Raging Grannies show up to perform all over the place -- at rallies, campaigns, festivals, you name it. The New York City chapter is very active. Check them out on YouTube.
Finally, Grandmothers Against the War (my group) holds what is very likely the biggest and most famous anti-war vigil in New York City. For six and a half years, we have stood on Fifth Avenue in front of Rockefeller Center every Wednesday for an hour. We began on a freezing January day with just two of us and now have morphed into a substantial presence of at least 15 people. We are joined by members of the Granny Peace Brigade, the Raging Grannies, and Veterans for Peace. We are not in the least bit parochial, as not everyone joining us is actually a grandmother; some, obviously, are men and some are young. Heck, we'll take just about anybody as long as they are sincerely objecting to the occupations in question. In fact, if you're reading this and live in the Big Apple, please join us on a Wednesday from 4:30 to 5:30 p.m. on the west side of Fifth Avenue between 49th and 50th Streets.
The above description is only part of the story. The grannies do much more than I've enumerated, too much to detail here.

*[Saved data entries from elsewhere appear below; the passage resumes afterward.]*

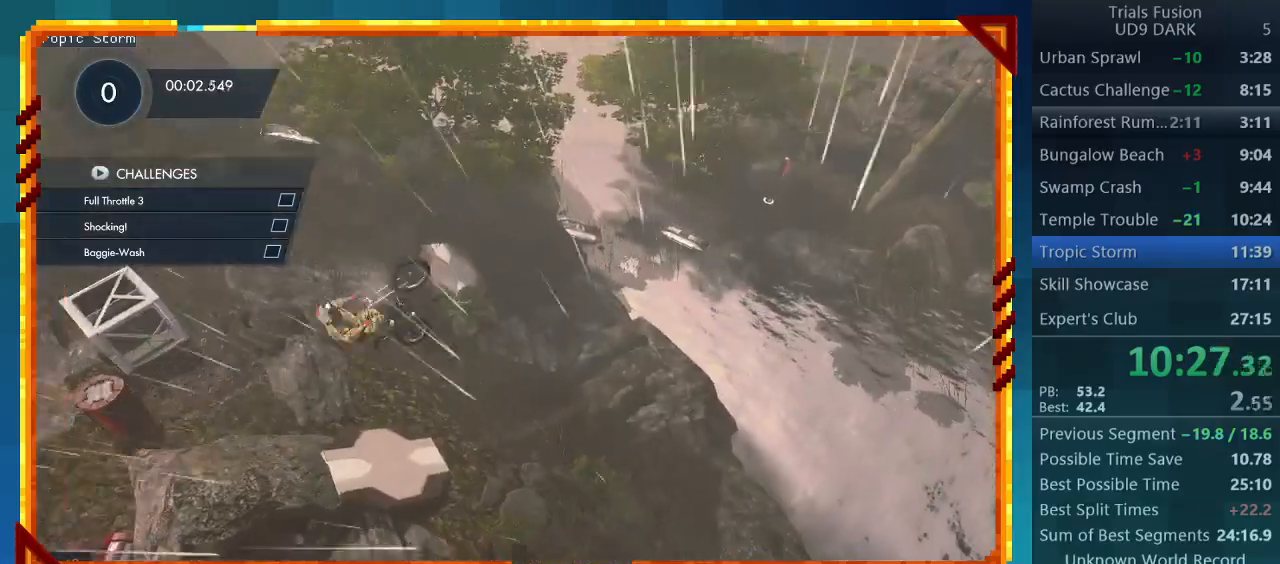
{"buttons": ["R2"], "left_stick": "left", "events": [[167, "left_stick", "center"], [333, "left_stick", "left"]]}
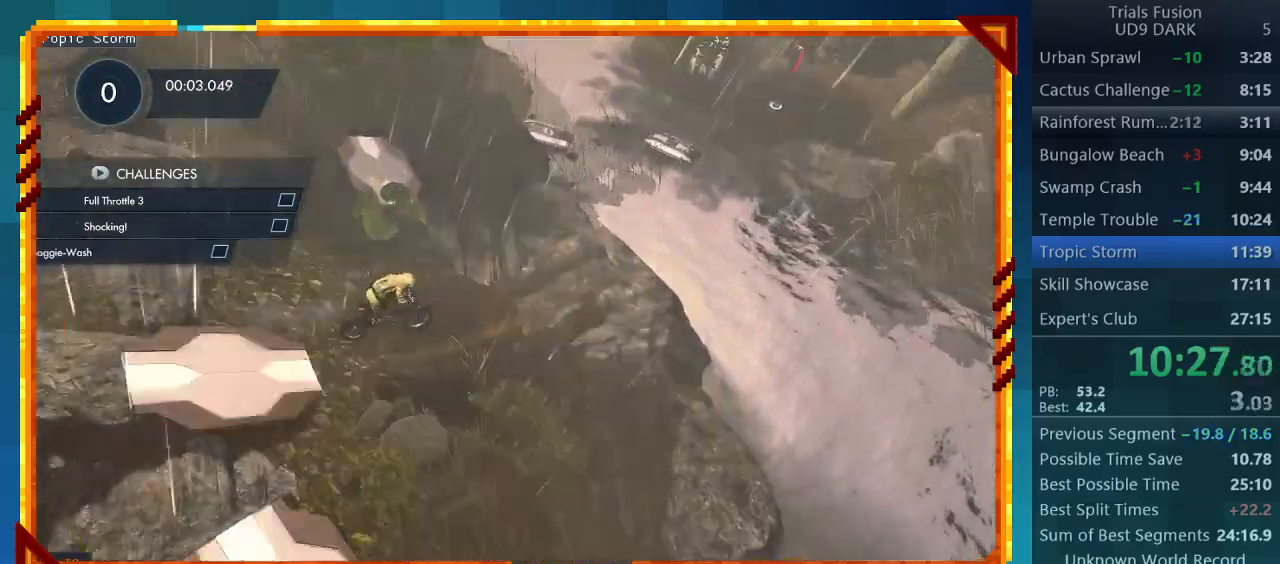
{"buttons": ["R2"], "left_stick": "left", "events": []}
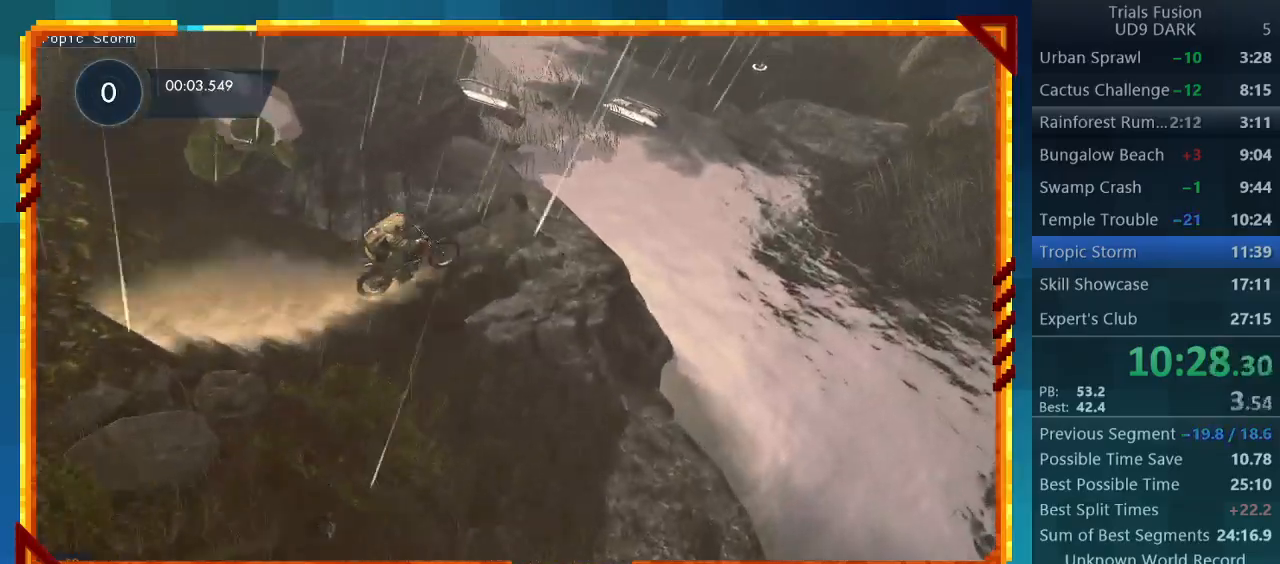
{"buttons": ["R2"], "left_stick": "right", "events": [[200, "left_stick", "center"], [267, "left_stick", "right"]]}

Despite our hip replacements, our groaning knees, our gouts, our high blood pressure, and all the other ailments older people are subject to, we are a non-stop force to challenge in every way possible our government's truly misguided foreign policy.
Now, if we could only stir up the young people to become anti-war activists, maybe we could finally end these horrors. Come on, kids. You did it for the Vietnam war. You can do it again. We want you to join us to end the insanity and take on the struggle when we no longer can. We won't be here forever, you know!